The CFPB noted that the term “debt,” which is not defined in TILA, simply means “something owed” and thus is broad enough to capture non-recourse transactions in which a party has no recourse to seek to collect any amounts. The CFPB’s statements contradict its prior statements in the 2020 advisory opinion, in which the CFPB noted that the common meaning of the term debt was one of a “liability on a claim; a specific sum of money due by agreement or otherwise.” At the time of the 2020 advisory opinion, the CFPB’s view was that because consumers had no liability or obligation to repay the amounts advanced, they could not qualify as a debt, and thus were outside of TILA. Needless to say, the CFPB now views the term “debt” to be more expansive.
The CFPB also seeks to clarify the treatment of optional expedited funds delivery charges and tips with respect to TILA. The CFPB framed its analysis by noting that a fee or charge is a finance charge under TILA where it is both incidental to the extension of credit and imposed directly or indirectly by the creditor. With respect to the first element, the CFPB noted that charges do not have to necessarily have a substantial connection to the credit in order to be incident to the credit. With respect to the second prong, the CFPB took the position that optional charges may nonetheless be viewed as imposed directly or indirectly by the creditor, stating that “a creditor can ‘impose’ a cost on a consumer—in the sense of exacting it from them—‘directly or indirectly’ even if that payment is not required for the extension of credit.”

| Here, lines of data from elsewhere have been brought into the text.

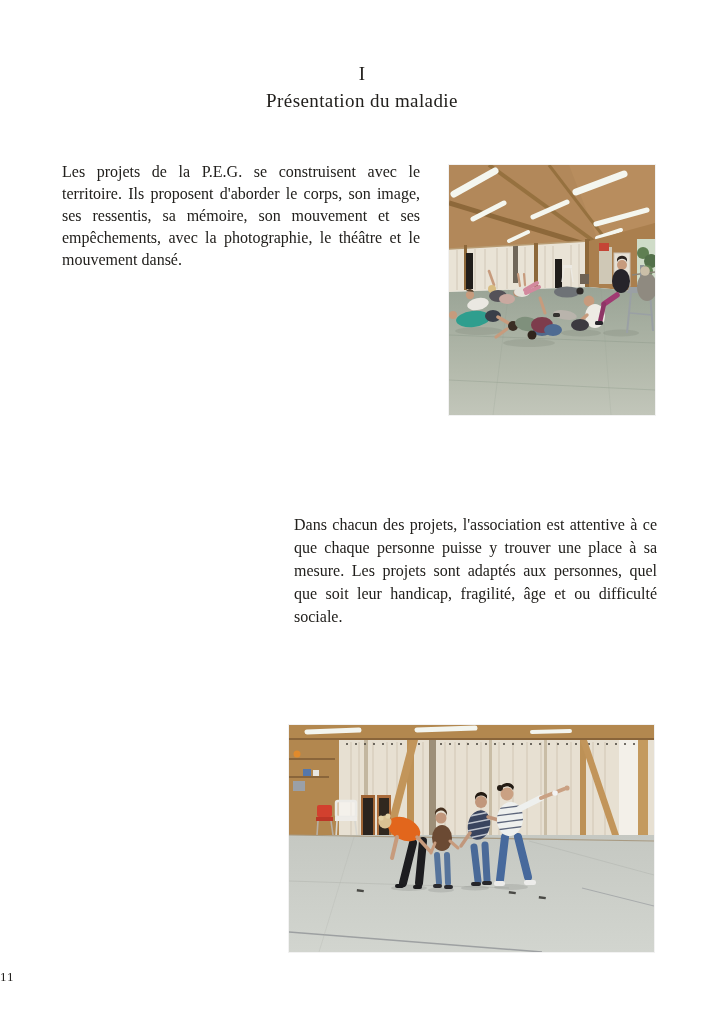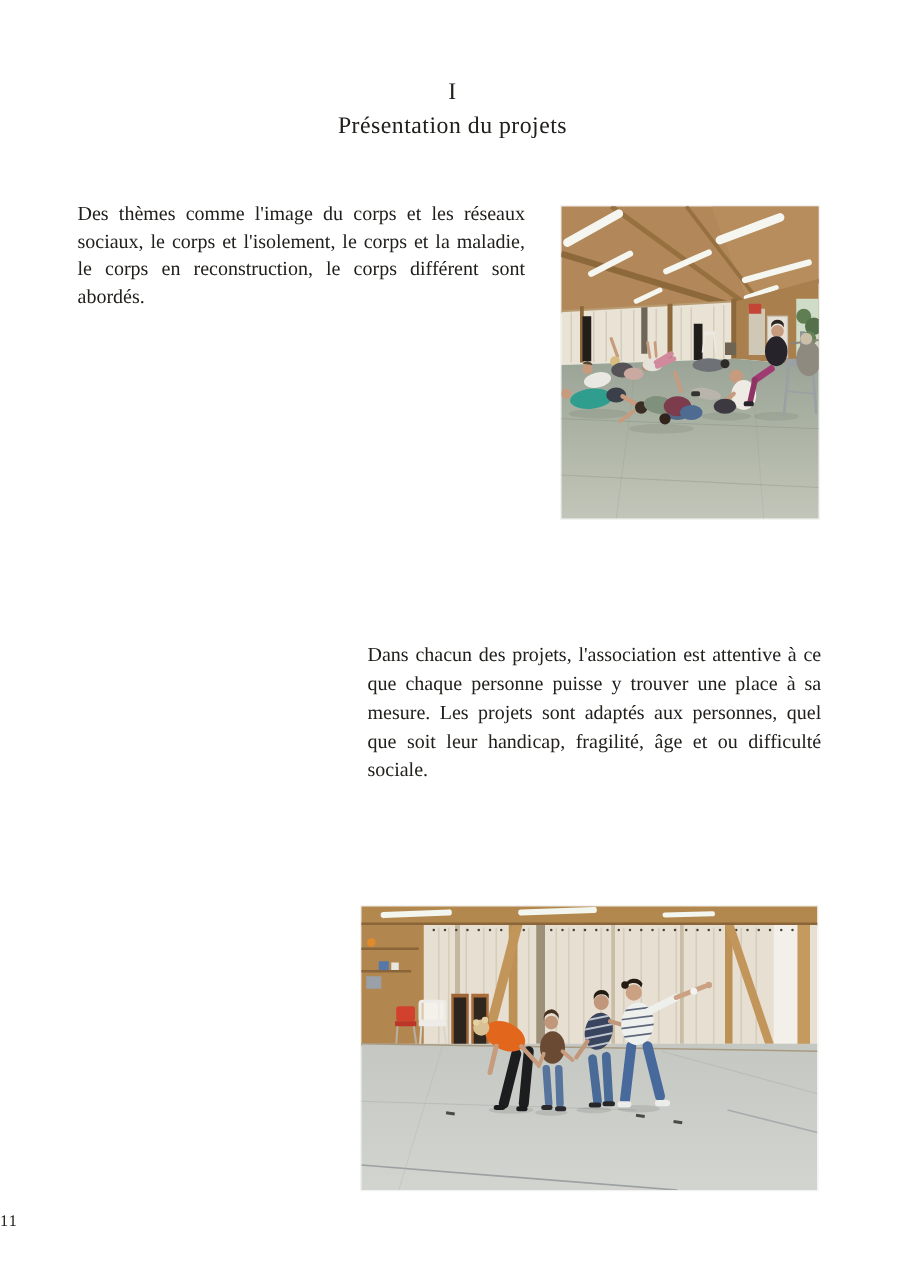--- a/index.html
+++ b/index.html
@@ -35,25 +35,25 @@
     text-align:left; font-size:13px; letter-spacing:1px;
   }
 </style>
 </head>
 <body>
 
 <div class="page">
 
   <div class="chapter-head">
     <div>I</div>
-    <div>Présentation du projets</div>
+    <div>Présentation du maladie</div>
   </div>
 
   <div class="col-text">
-    <p>Des thèmes comme l'image du corps et les réseaux sociaux, le corps et l'isolement, le corps et la maladie, le corps en reconstruction, le corps  différent sont abordés.</p>
+    <p>Les projets de la P.E.G. se construisent avec le territoire. Ils proposent d'aborder le corps, son image, ses ressentis, sa mémoire, son mouvement et ses empêchements, avec la photographie, le théâtre et le mouvement dansé.</p>
   </div>
 
   <div class="photo photo-1">
     <svg viewBox="0 0 206 250" preserveAspectRatio="none">
       <defs>
         <linearGradient id="fl1" x1="0" y1="0" x2="0" y2="1">
           <stop offset="0" stop-color="#9aa496"></stop>
           <stop offset="0.65" stop-color="#b4baac"></stop>
           <stop offset="1" stop-color="#c2c6ba"></stop>
         </linearGradient>

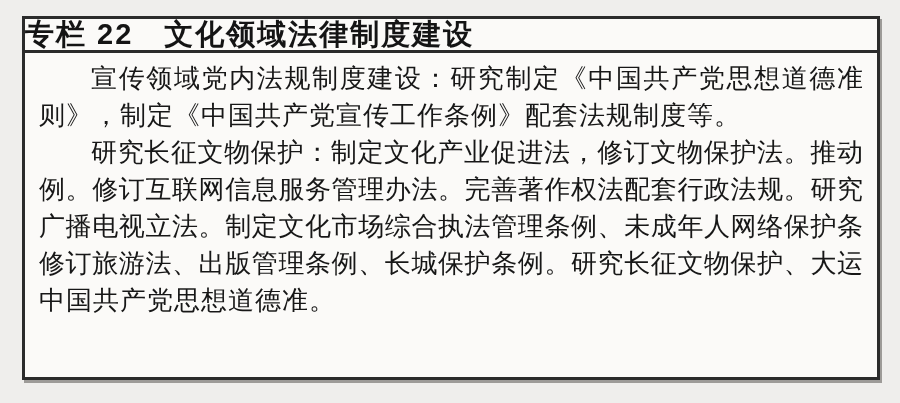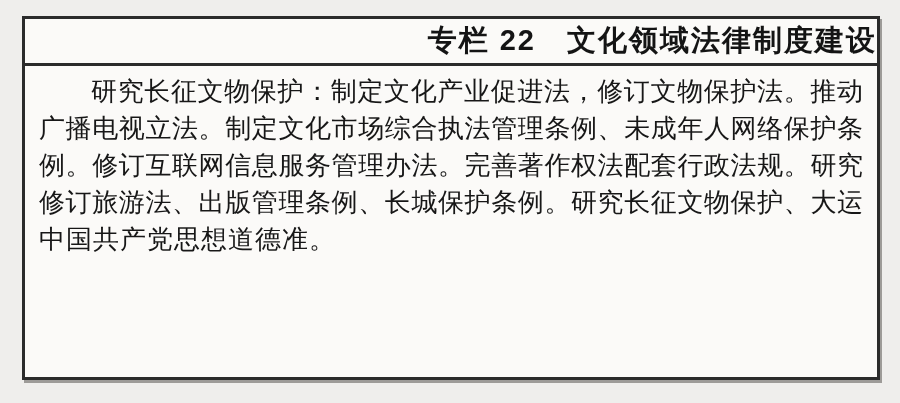--- a/index.html
+++ b/index.html
@@ -20,26 +20,26 @@
     left: 22px;
     top: 16px;
     width: 858px;
     height: 364px;
     box-sizing: border-box;
     background: #fbfaf8;
     border: 3px solid #2b2b2b;
     box-shadow: 2px 3px 0 rgba(90, 88, 84, 0.55);
   }
   .panel-title {
-    height: 47px;
+    height: 34px;
     box-sizing: border-box;
     border-bottom: 3px solid #2b2b2b;
     display: flex;
     align-items: center;
-    justify-content: flex-end;
+    justify-content: flex-start;
     font-family: "Liberation Sans", sans-serif;
     font-weight: bold;
     font-size: 29px;
     letter-spacing: 2px;
     color: #141414;
   }
   .panel-body {
     padding: 7px 14px 0 14px;
     font-family: "Liberation Serif", serif;
     font-size: 26px;
@@ -71,24 +71,28 @@
 
 <div class="page">
   <div class="panel">
 
     <div class="panel-title">
       <span>专栏 22　文化领域法律制度建设</span>
     </div>
 
     <div class="panel-body">
 
+      <div class="para">
+        <div class="line first full">宣传领域党内法规制度建设：研究制定《中国共产党思想道德准</div>
+        <div class="line last">则》，制定《中国共产党宣传工作条例》配套法规制度等。</div>
+      </div>
 
       <div class="para">
         <div class="line first full">研究长征文物保护：制定文化产业促进法，修订文物保护法。推动</div>
+        <div class="line full">例。修订互联网信息服务管理办法。完善著作权法配套行政法规。研究</div>
         <div class="line full">广播电视立法。制定文化市场综合执法管理条例、未成年人网络保护条</div>
-        <div class="line full">例。修订互联网信息服务管理办法。完善著作权法配套行政法规。研究</div>
         <div class="line full">修订旅游法、出版管理条例、长城保护条例。研究长征文物保护、大运</div>
         <div class="line last">中国共产党思想道德准。</div>
       </div>
 
     </div>
   </div>
 </div>
 
 </body></html>

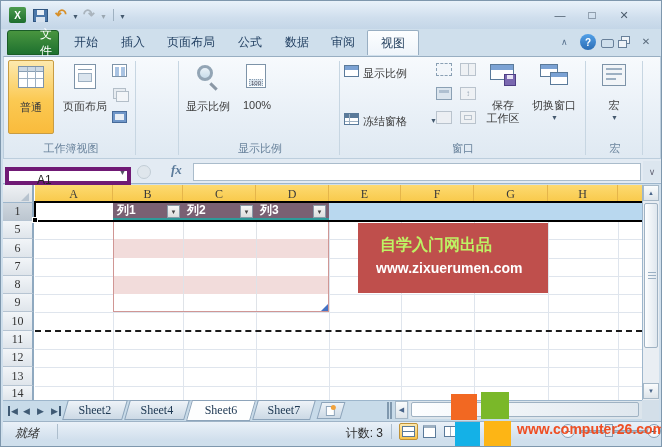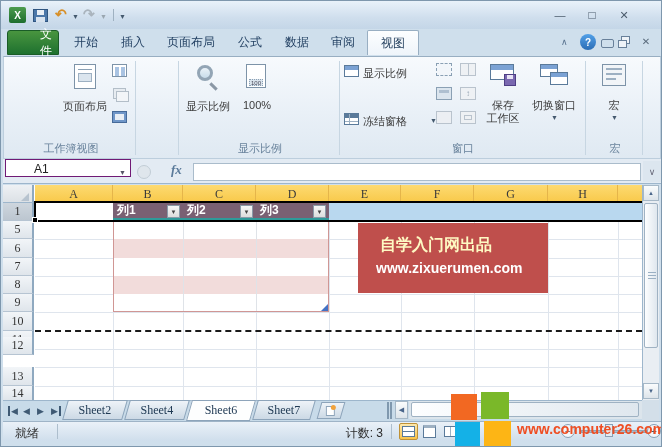--- a/index.html
+++ b/index.html
@@ -87,20 +87,29 @@
   <div class="g" style="left:617px;top:39px;width:9px;height:8px;border:1px solid #68809a;background:#eef3f8;"></div>
   <div class="g ctr" style="left:638px;top:34px;width:14px;height:13px;font-size:10px;color:#5a6b7c;">✕</div>
 
   <div class="g" id="ribbon">
     <div class="g vsep" style="left:131px;"></div>
     <div class="g vsep" style="left:174px;"></div>
     <div class="g vsep" style="left:335px;"></div>
     <div class="g vsep" style="left:581px;"></div>
     <div class="g vsep" style="left:638px;"></div>
 
+    <div class="g" style="left:4px;top:3px;width:46px;height:74px;background:linear-gradient(#fde9ae,#fbc952 55%,#f9bb3c);border:1px solid #c89c43;border-radius:2px;">
+      <div class="g micon" style="left:9px;top:5px;width:26px;height:22px;background:#fff;">
+        <div class="g" style="left:0;top:0;right:0;height:5px;background:#cdd9e4;border-bottom:1px solid #8aa0b4;"></div>
+        <div class="g" style="left:8px;top:0;width:1px;height:20px;background:#9db0c2;"></div>
+        <div class="g" style="left:16px;top:0;width:1px;height:20px;background:#9db0c2;"></div>
+        <div class="g" style="left:0;top:11px;width:24px;height:1px;background:#9db0c2;"></div>
+      </div>
+      <div class="g blabel" style="left:0;top:39px;width:44px;">普通</div>
+    </div>
     <div class="g" style="left:54px;top:3px;width:54px;height:74px;">
       <div class="g micon" style="left:16px;top:4px;width:22px;height:25px;">
         <div class="g" style="left:3px;top:4px;width:14px;height:1px;background:#8aa0b4;"></div>
         <div class="g" style="left:3px;top:8px;width:14px;height:9px;background:#dbe5ee;border:1px solid #9db0c2;"></div>
       </div>
       <div class="g blabel" style="left:0;top:39px;width:54px;">页面布局</div>
     </div>
     <div class="g" style="left:107px;top:6px;width:19px;height:17px;">
       <div class="g micon" style="left:1px;top:1px;width:15px;height:13px;">
         <div class="g" style="left:2px;top:2px;width:4px;height:9px;background:#a9c3e2;"></div>
@@ -187,21 +196,21 @@
         <div class="g" style="left:3px;top:8px;width:16px;height:2px;background:#9db0c2;"></div>
         <div class="g" style="left:3px;top:13px;width:10px;height:2px;background:#9db0c2;"></div>
       </div>
       <div class="g blabel" style="left:0;top:38px;width:44px;">宏</div>
       <div class="g dd" style="left:19px;top:54px;">▼</div>
     </div>
     <div class="g grp" style="left:584px;top:84px;width:54px;">宏</div>
   </div>
 
   <div class="g" id="fbar">
-    <div class="g" style="left:2px;top:0;width:126px;height:18px;background:#fff;border:1px solid #701a75;font-size:12px;color:#222;padding:2px 0 0 28px;">A1</div>
+    <div class="g" style="left:2px;top:8px;width:126px;height:18px;background:#fff;border:4px solid #701a75;font-size:12px;color:#222;padding:2px 0 0 28px;">A1</div>
     <div class="g dd" style="left:116px;top:10px;color:#556;">▼</div>
     <div class="g" style="left:134px;top:6px;width:14px;height:14px;border-radius:50%;background:#dfe6ec;border:1px solid #c2cdd6;"></div>
     <div class="g" style="left:168px;top:3px;width:20px;height:18px;font-family:'Liberation Serif',serif;font-style:italic;font-weight:bold;font-size:13px;color:#5a7a9a;">fx</div>
     <div class="g" style="left:190px;top:4px;width:448px;height:18px;background:#fff;border:1px solid #aabccb;font-size:12px;"></div>
     <div class="g ctr" style="left:640px;top:2px;width:18px;height:21px;background:#dce6ef;font-size:9px;color:#667;">∨</div>
   </div>
 
   <div class="g" style="left:2px;top:184px;width:639px;height:215px;background:#fff;"></div>
 
   <div class="g" style="left:2px;top:184px;width:31px;height:18px;background:linear-gradient(#eef1f4,#dce1e6);border-right:2px solid #8fa9c0;border-bottom:1px solid #9db6cc;">
@@ -218,21 +227,21 @@
   <div class="g colhead" style="left:617px;width:24px;border-right:none;"></div>
 
   <div class="g ctr rowhead serif" style="top:202px;height:18px;background:linear-gradient(#ced6de,#bcc6d0);">1</div>
   <div class="g ctr rowhead serif" style="top:220px;height:18px;">5</div>
   <div class="g ctr rowhead serif" style="top:238px;height:19px;">6</div>
   <div class="g ctr rowhead serif" style="top:257px;height:18px;">7</div>
   <div class="g ctr rowhead serif" style="top:275px;height:18px;">8</div>
   <div class="g ctr rowhead serif" style="top:293px;height:18px;">9</div>
   <div class="g ctr rowhead serif" style="top:311px;height:19px;">10</div>
   <div class="g ctr rowhead serif" style="top:330px;height:18px;">11</div>
-  <div class="g ctr rowhead serif" style="top:336px;height:18px;">12</div>
+  <div class="g ctr rowhead serif" style="top:348px;height:18px;">12</div>
   <div class="g ctr rowhead serif" style="top:366px;height:19px;">13</div>
   <div class="g ctr rowhead serif" style="top:385px;height:14px;border-bottom:none;">14</div>
 
   <div class="g gl-v" style="left:112px;"></div>
   <div class="g gl-v" style="left:182px;"></div>
   <div class="g gl-v" style="left:255px;"></div>
   <div class="g gl-v" style="left:328px;"></div>
   <div class="g gl-v" style="left:400px;"></div>
   <div class="g gl-v" style="left:473px;"></div>
   <div class="g gl-v" style="left:547px;"></div>
@@ -251,21 +260,21 @@
     <div class="g band" style="left:0;top:18px;width:214px;height:19px;background:#f2dcdb;"></div>
     <div class="g band" style="left:0;top:37px;width:214px;height:18px;background:#fff;"></div>
     <div class="g band" style="left:0;top:55px;width:214px;height:18px;background:#f2dcdb;"></div>
     <div class="g band" style="left:0;top:73px;width:214px;height:17px;background:#fff;"></div>
     <div class="g" style="left:69px;top:0;width:1px;height:90px;background:#dfe3e8;"></div>
     <div class="g" style="left:142px;top:0;width:1px;height:90px;background:#dfe3e8;"></div>
     <div class="g" style="left:207px;top:83px;width:0;height:0;border-left:7px solid transparent;border-bottom:7px solid #4472c4;"></div>
   </div>
 
   <div class="g" style="left:357px;top:222px;width:190px;height:70px;background:#bf4f4c;z-index:5;">
-    <div class="g" style="left:22px;top:12px;font-size:16px;font-weight:bold;color:#fef9c3;white-space:nowrap;">自学入门网出品</div>
+    <div class="g" style="left:22px;top:12px;font-size:16px;font-weight:bold;color:#bef264;white-space:nowrap;">自学入门网出品</div>
     <div class="g" style="left:18px;top:37px;font-size:14px;font-weight:bold;color:#fff;white-space:nowrap;">www.zixuerumen.com</div>
   </div>
 
   <div class="g" style="left:33px;top:202px;width:608px;height:17px;background:#b9d8ef;z-index:6;"></div>
   <div class="g" style="left:34px;top:202px;width:78px;height:17px;background:#fff;z-index:7;"></div>
   <div class="g phead" style="left:112px;width:70px;z-index:7;">列1</div>
   <div class="g phead" style="left:182px;width:73px;z-index:7;">列2</div>
   <div class="g phead" style="left:255px;width:73px;z-index:7;">列3</div>
   <div class="g ctr filterbtn" style="left:166px;z-index:8;">▼</div>
   <div class="g ctr filterbtn" style="left:239px;z-index:8;">▼</div>
@@ -311,21 +320,21 @@
     </div>
   </div>
   <div class="g" style="left:386px;top:401px;width:5px;height:17px;border-left:2px solid #7f98ae;border-right:2px solid #7f98ae;"></div>
   <div class="g ctr sbtn" style="left:394px;top:400px;width:13px;height:18px;font-size:7px;">◀</div>
   <div class="g" style="left:408px;top:400px;width:233px;height:18px;background:#dce5ec;">
     <div class="g thumb" style="left:2px;top:1px;width:228px;height:15px;"></div>
   </div>
   <div class="g" style="left:641px;top:399px;width:17px;height:21px;background:#d3dfe9;"></div>
 
   <div class="g" id="statusbar">
-    <div class="g stx" style="left:12px;top:3px;">就绪</div>
+    <div class="g stx" style="left:12px;top:3px;font-style:italic;">就绪</div>
     <div class="g" style="left:54px;top:2px;width:1px;height:15px;background:#adbecd;"></div>
     <div class="g stx" style="left:330px;top:3px;width:50px;text-align:right;">计数: 3</div>
     <div class="g" style="left:388px;top:2px;width:1px;height:15px;background:#adbecd;"></div>
     <div class="g vbtn ctr" style="left:396px;top:1px;background:linear-gradient(#fde9ae,#f9c34a);border-color:#bf9136;">
       <div style="width:11px;height:9px;border:1px solid #5a7a9a;background:linear-gradient(#fff,#fff 49%,#5a7a9a 49%,#5a7a9a 51%,#fff 51%);"></div>
     </div>
     <div class="g vbtn ctr" style="left:417px;top:1px;">
       <div style="width:11px;height:9px;border:1px solid #5a7a9a;background:#fff;border-top:3px solid #9db0c2;"></div>
     </div>
     <div class="g vbtn ctr" style="left:438px;top:1px;">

While the CFPB’s rationale for the first prong was similar between the two types of charges, the analysis for the second prong differed. For expedited funds transfer fees, the CFPB reasoned that the marketing surrounding EWA products structured the product as a short-term liquidity solution and resulted in consumers predominantly choosing the expedited option, and that the absence of a fee for some loans did not override its presence for others. In this regard, the CFPB took the view that the consumer’s decision to pay the fee in order to receive expedited funds delivery overrode the fact that the fee was not required, and thus the fee was “imposed” even in contexts in which the consumer could have received the extension of credit without paying the fee.
The CFPB’s analysis of “tips” and similar voluntary payments was somewhat different in that the CFPB focused primarily on the fact that tips are a significant source of revenue for companies that accept them. The CFPB reasoned that because a creditor was leveraging its “authority—real or implied” to “extract” a tip, the tips were therefore “imposed” by the creditor and met the test under TILA. The CFPB did not discuss the source or authority explaining the use of the term “extract,” or its relevance to the imposition of a charge or the definitions of “impose” that were cited.